Chitraloka.com
- Website type: Online portal
- Founded: 26 June 2000; 26 years ago
- Area served: Worldwide
- Founder: K. M. Veeresh
- Industry: Entertainment
- Products: News and updates on Kannada cinema
- Website: chitraloka.com

= Chitraloka.com =

Indian website about Kannada cinema

Chitraloka.com is an Indian website focused on the Kannada film industry. Launched on 26 June 2000 by K. M. Veeresh, it was the first dedicated online portal for Kannada cinema. The website provides news, updates, and features on Kannada films and is available in both English and Kannada. Alongside Viggy.com, it was among the few websites in the early 2000s regularly covering Kannada cinema.

==History==
K. M. Veeresh, a photographer and journalist, conceived the idea for Chitraloka.com during a vacation in Singapore, where he struggled to access updates on Kannada cinema. After acquiring a personal computer, he aimed to create a website to serve news on Kannada cinema, primarily for Kannada-speaking audiences overseas, particularly in the Gulf and the United States. Initially, he faced challenges in sourcing software that could support Kannada script. The website was launched in 1999, with Parvathamma Rajkumar present at the event.

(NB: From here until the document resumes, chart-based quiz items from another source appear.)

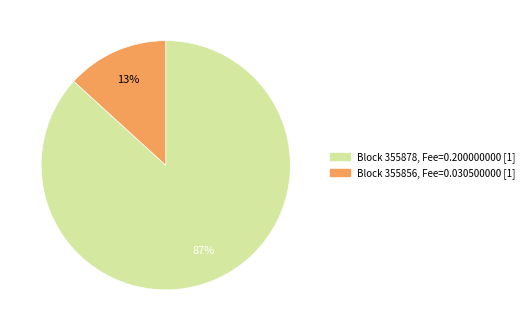

Is there a majority slice in this chart?

Yes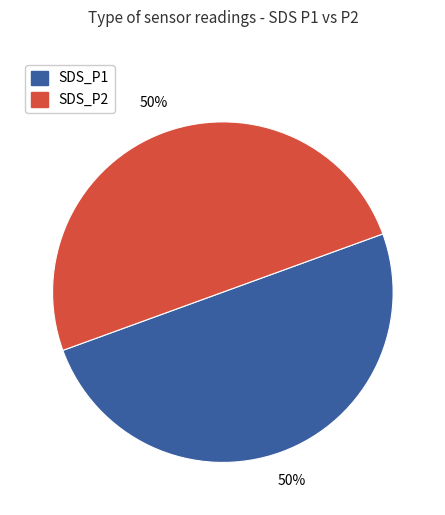

The SDS_P1 slice represents 1% of the pie. True or false?

False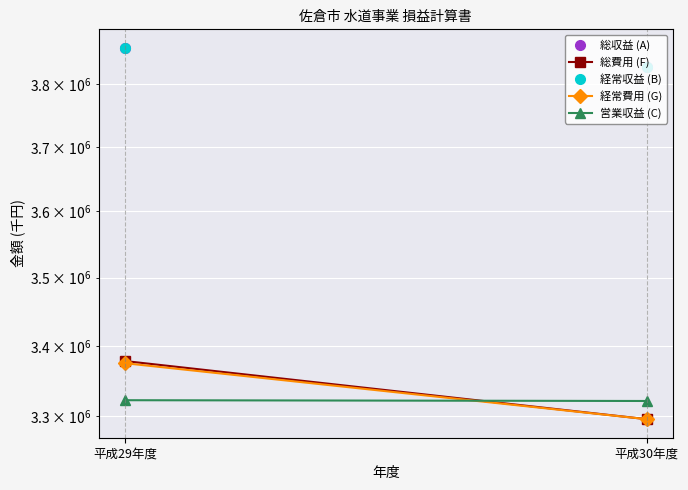

Which has a higher value, 平成29年度 or 平成30年度?

平成29年度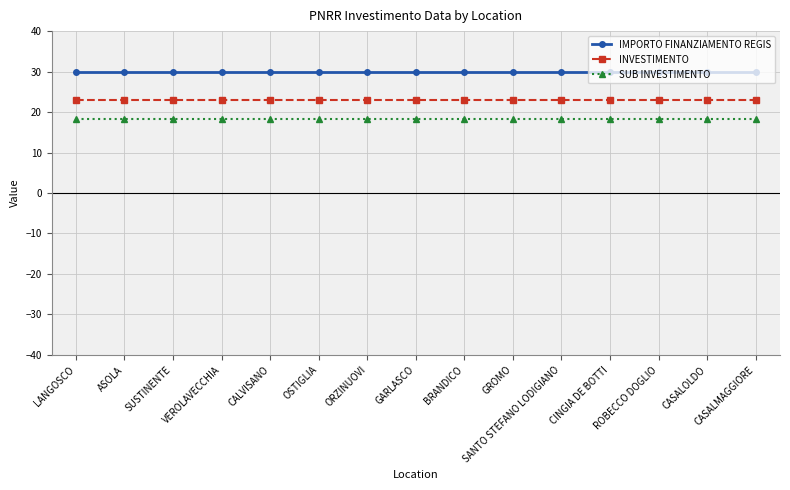

What is the sum of the IMPORTO FINANZIAMENTO REGIS values at VEROLAVECCHIA and CASALOLDO?

60.0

On its launch day, the website recorded 13,664 visits. In its early years, the website was primarily operated by Veeresh himself, with support from journalist colleagues as needed. During the kidnapping of Rajkumar, Chitraloka.com provided comprehensive updates on the incident. Initially updated biweekly, the website's content is now refreshed frequently.

In 2009, Chitraloka.com was recognized by the Limca Book of Records for showcasing 3,000 Kannada film stills, ranging from Sati Sulochana (1935) to Namyajamanru (2009). In 2020, the website's YouTube channel received the Silver Creator Award, making it one of the few Kannada-language channels to achieve this distinction.